Make an exact copy of the listing so that no picture is carried over.
+===+
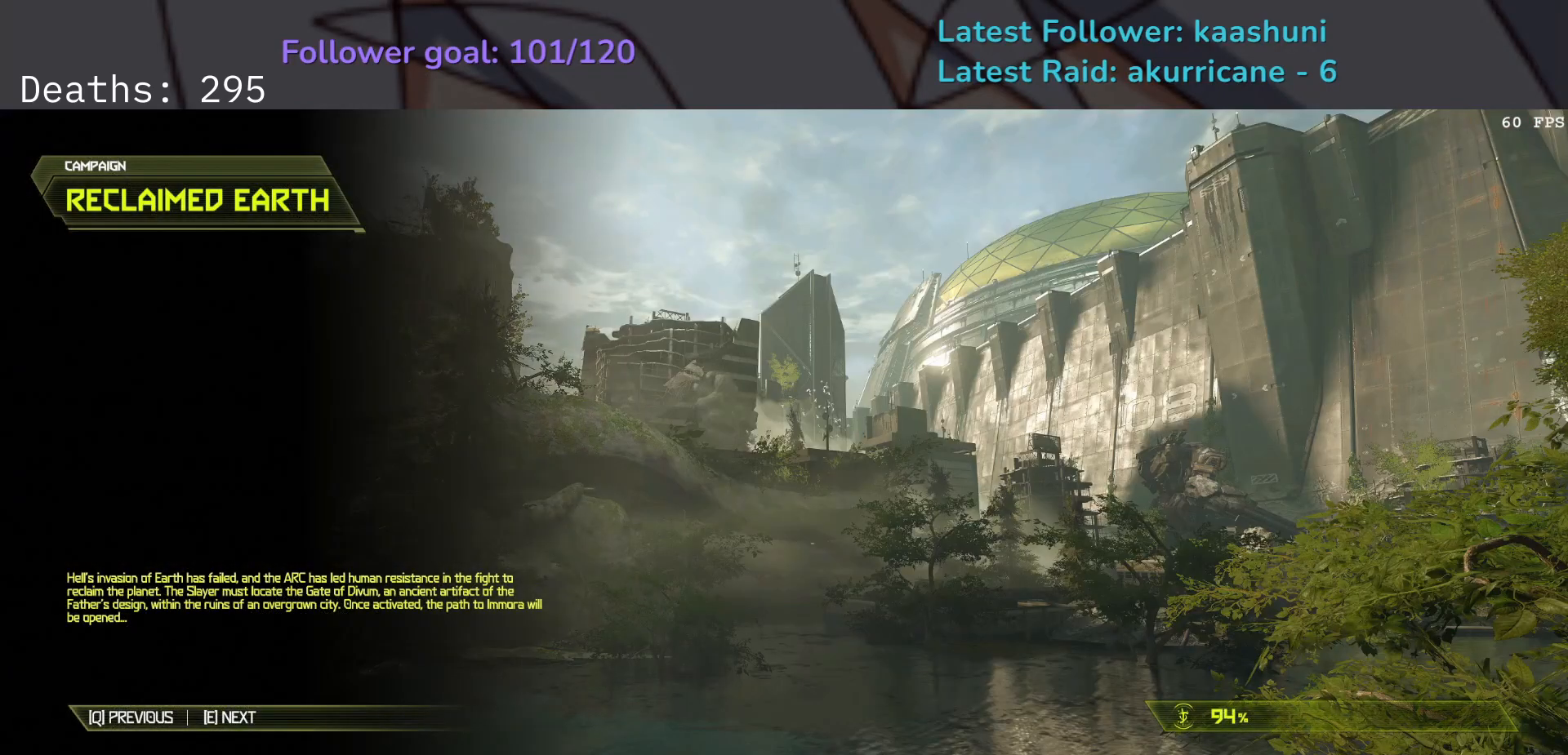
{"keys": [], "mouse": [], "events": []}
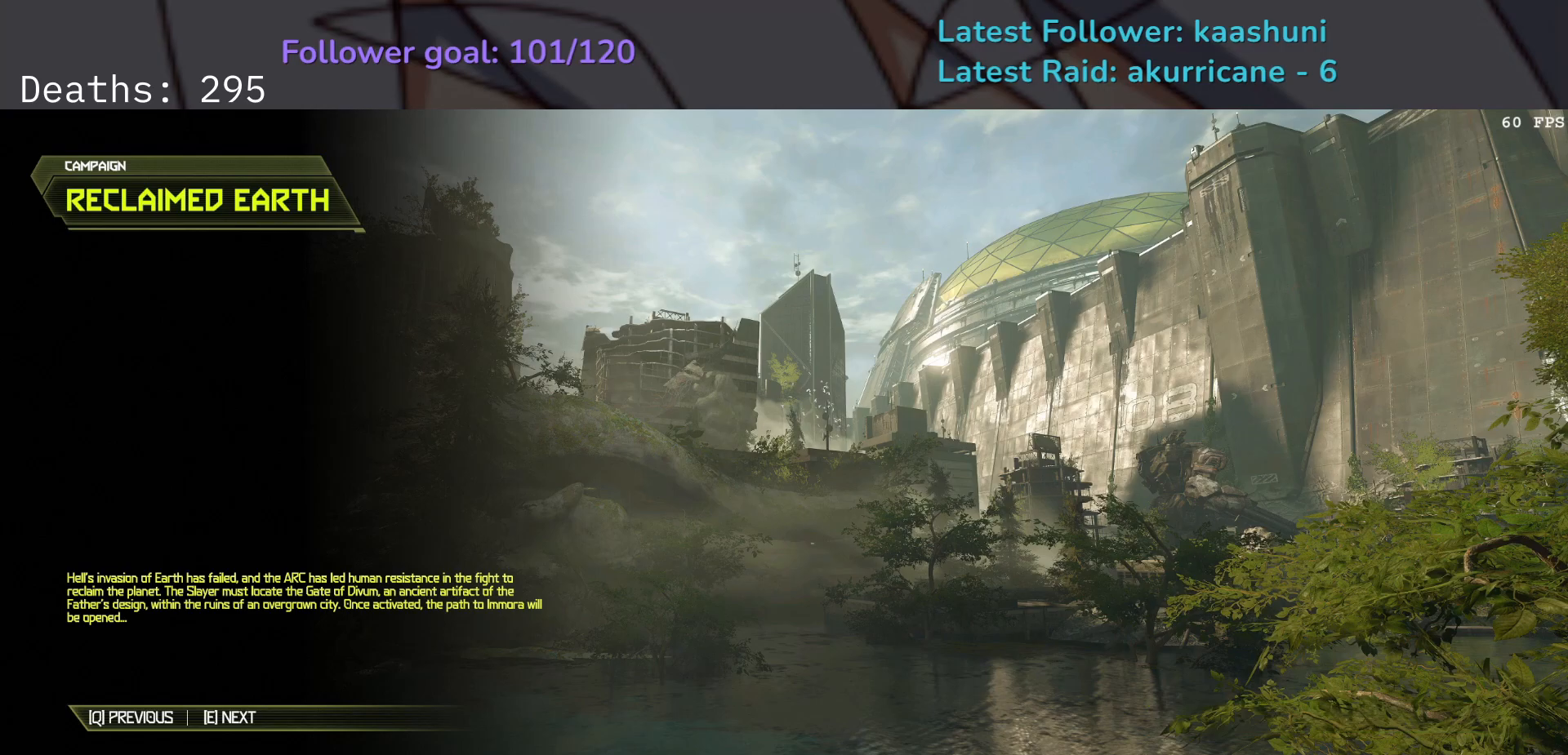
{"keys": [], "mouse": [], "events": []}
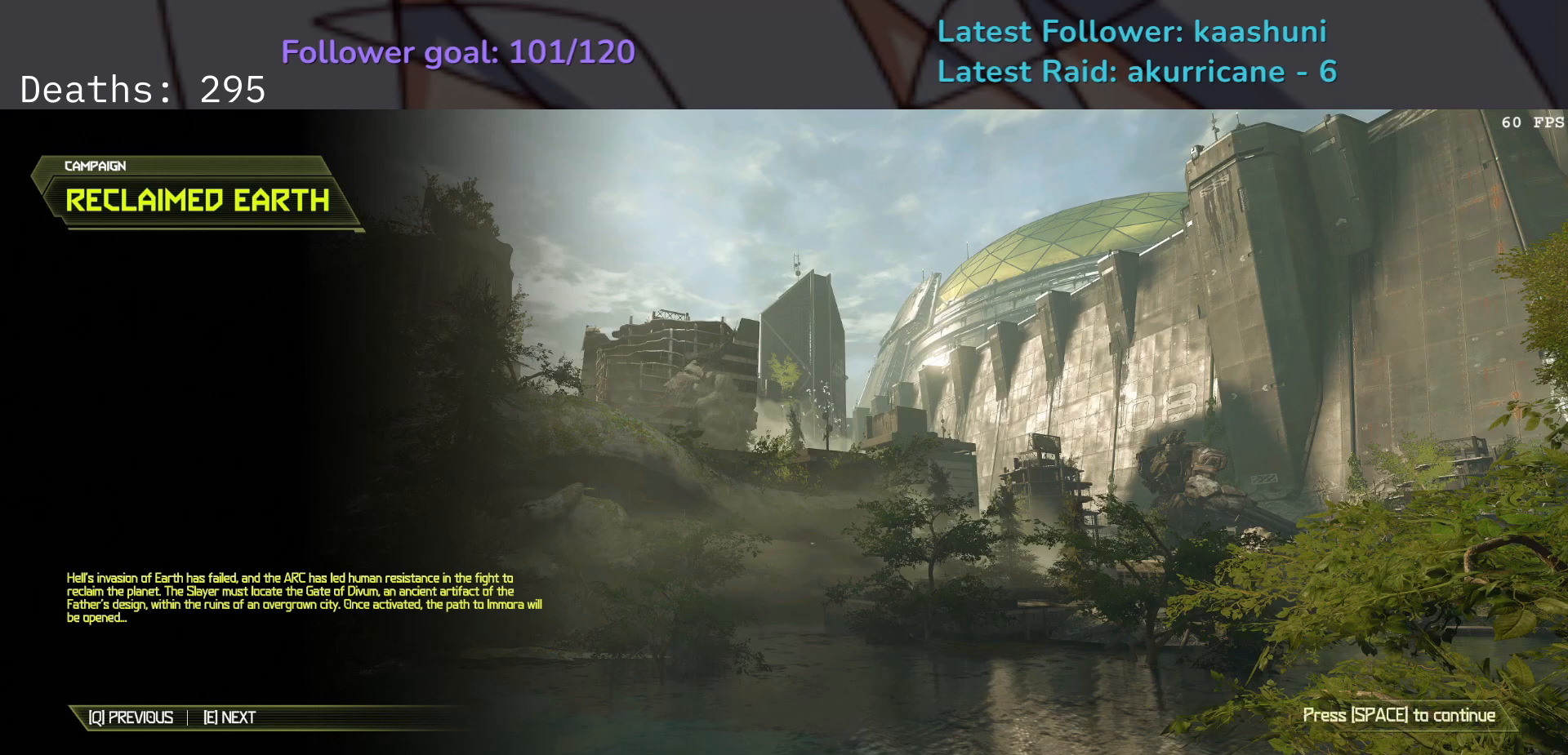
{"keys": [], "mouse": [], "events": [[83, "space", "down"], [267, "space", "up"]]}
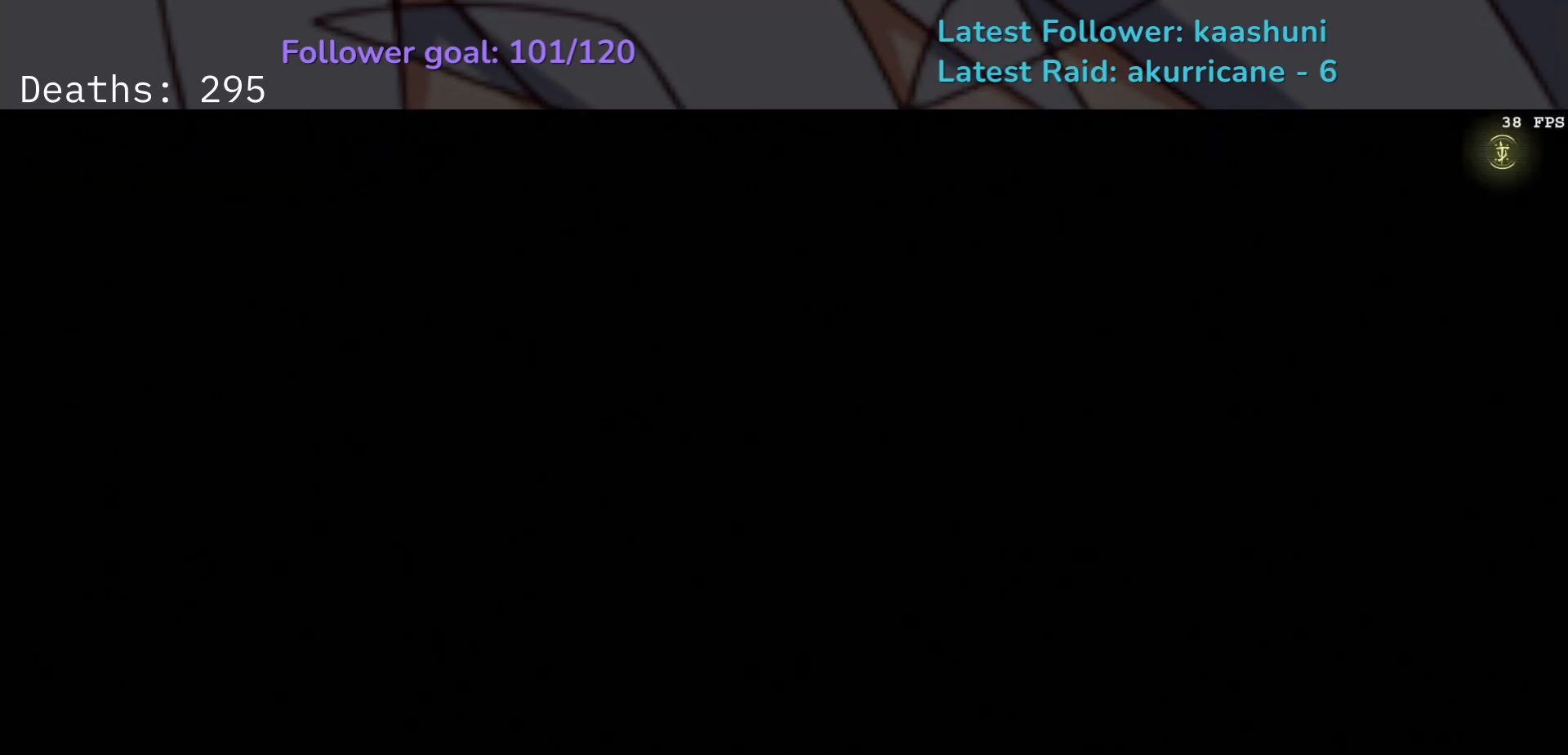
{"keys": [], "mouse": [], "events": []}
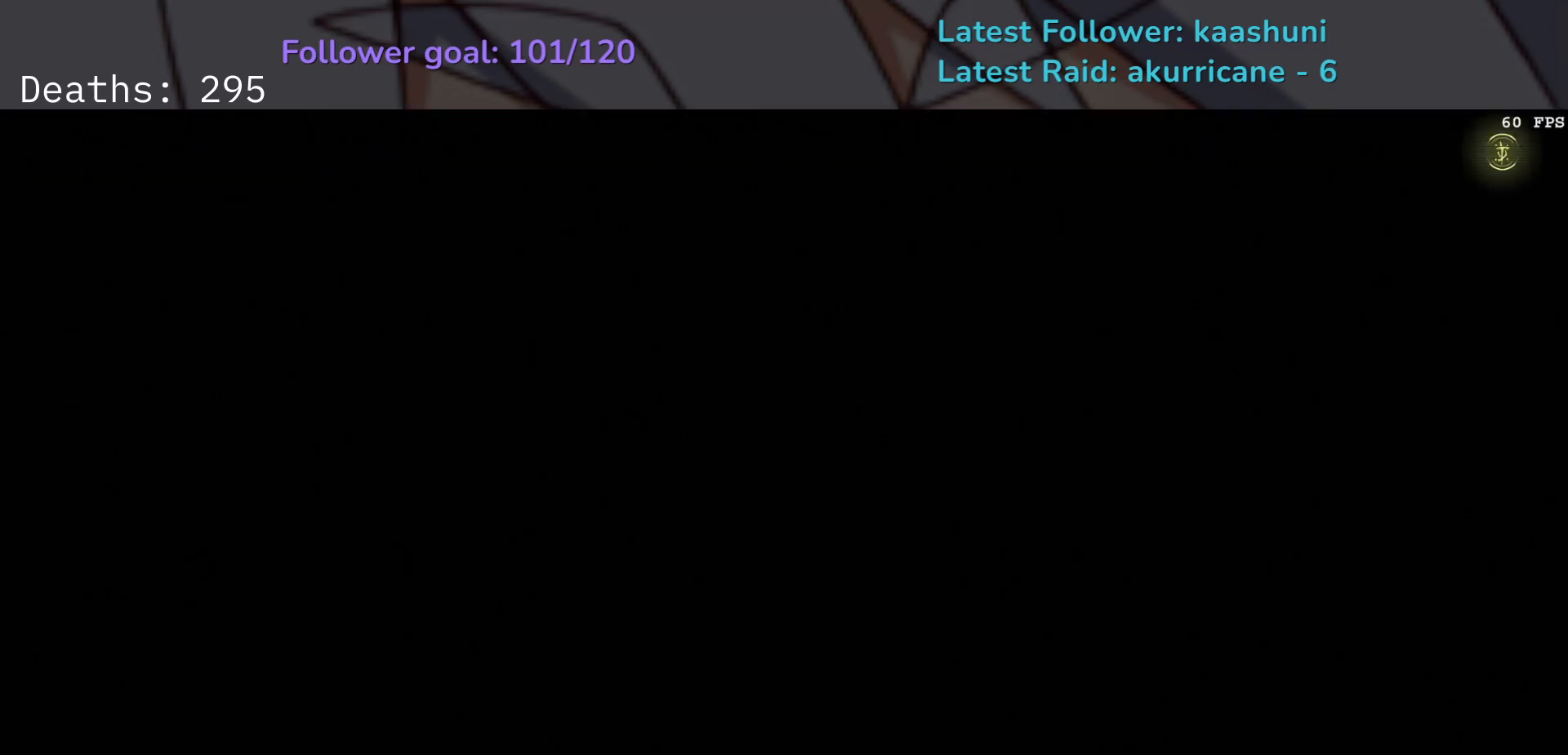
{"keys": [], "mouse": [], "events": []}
+===+
:: SOLUTION TO THE PROBLEM ::
{"keys": [], "mouse": [], "events": []}
{"keys": [], "mouse": [], "events": []}
{"keys": [], "mouse": [], "events": [[83, "space", "down"], [267, "space", "up"]]}
{"keys": [], "mouse": [], "events": []}
{"keys": [], "mouse": [], "events": []}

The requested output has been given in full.